Bishop McManus was also this year’s speaker for the reception after the Mass, where he talked about freedom to live one’s faith in the political sphere.
“Freedom for Mission” is the theme of the Fortnight, a nationwide observance held June 21-July 4. The U.S. Catholic bishops initiated it in 2012, in response to the mandate proposed and finalized by the U.S. Department of Health and Human Services, as part of the health care reform law dubbed Obamacare.
The HHS mandate required employers to provide their employees with health insurance coverage that includes abortifacients, contraceptives and sterilization, which the Catholic Church opposes – or face fines.

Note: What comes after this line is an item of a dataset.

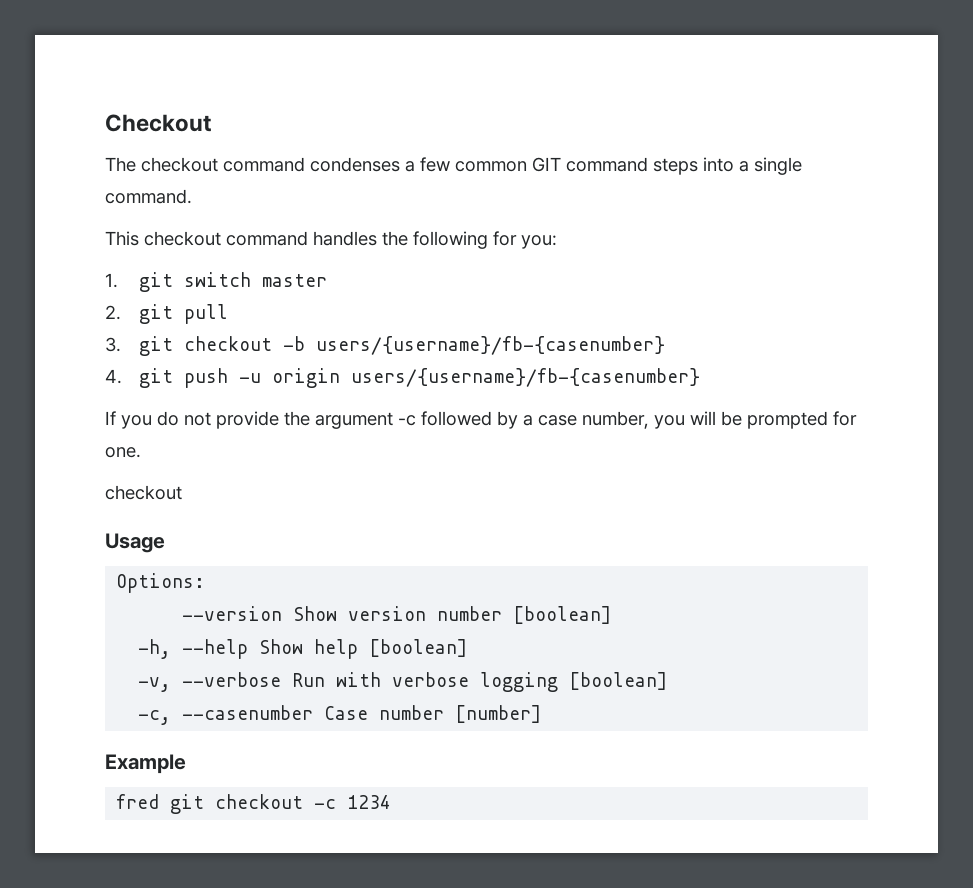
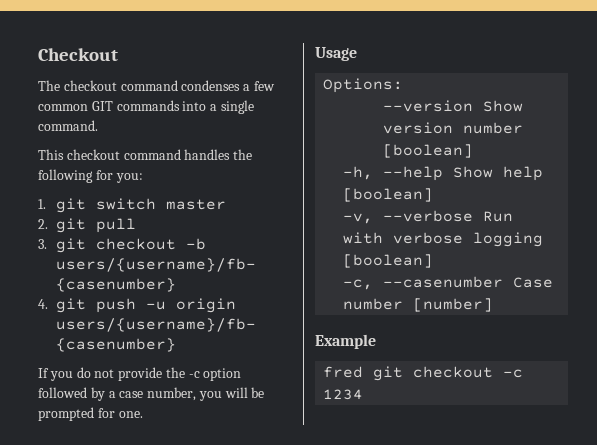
[566,157,698,175] command steps -> [116,100,180,111] commands
[315,412,416,429] argument -c -> [188,368,242,381] -c option
[105,485,182,500] // checkout -> (143, 414) none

Diocese of Worcester began observance of the Fortnight for Freedom with Mass, June 22 at St. Paul Cathedral. Photo by Tanya Connor

Diocese of Worcester began observance of the Fortnight for Freedom with Mass, June 22 at St. Paul Cathedral. Photo by Tanya Connor

The Little Sisters of the Poor filed a lawsuit against that, saying they would close their homes for the elderly rather than violate their consciences, Bishop McManus said in his homily. They received relief from a member of the U.S. Supreme Court, but even with President Donald Trump’s recent executive order, relief may be temporary, the bishop said. He spoke of the need to write an exemption into the law.
The tables have turned since the Sisters came to the United States in 1868. After that, their ministry to the poor and elderly became so widely admired that the government gave them the right and money to expand, Bishop McManus said. They were even allowed to beg for support for their apostolate in federal buildings in Washington, D.C.
In his talk after Mass, Bishop McManus spoke about the United States bishops’ document called “Forming Consciences for Faithful Citizenship.” He talked about forming one’s conscience according to Church moral and social teachings, especially human dignity and the inviolability of human life. He took issue with politicians not taking a pro-life stand and excluding those who do. He detailed Catholics’ responsibility when voting.
Addressing a listener’s question about people pushing for freedom for physician-assisted suicide, Bishop McManus said human beings do not have complete autonomy.
“We do enjoy autonomy, but our autonomy is seen in relation to the reality of God,” he said.
Addressing a question about what an acceptable religion is and whether there should be freedom for things such as witchcraft, Bishop McManus said the right to freedom of religion cannot undercut dimensions of the common good.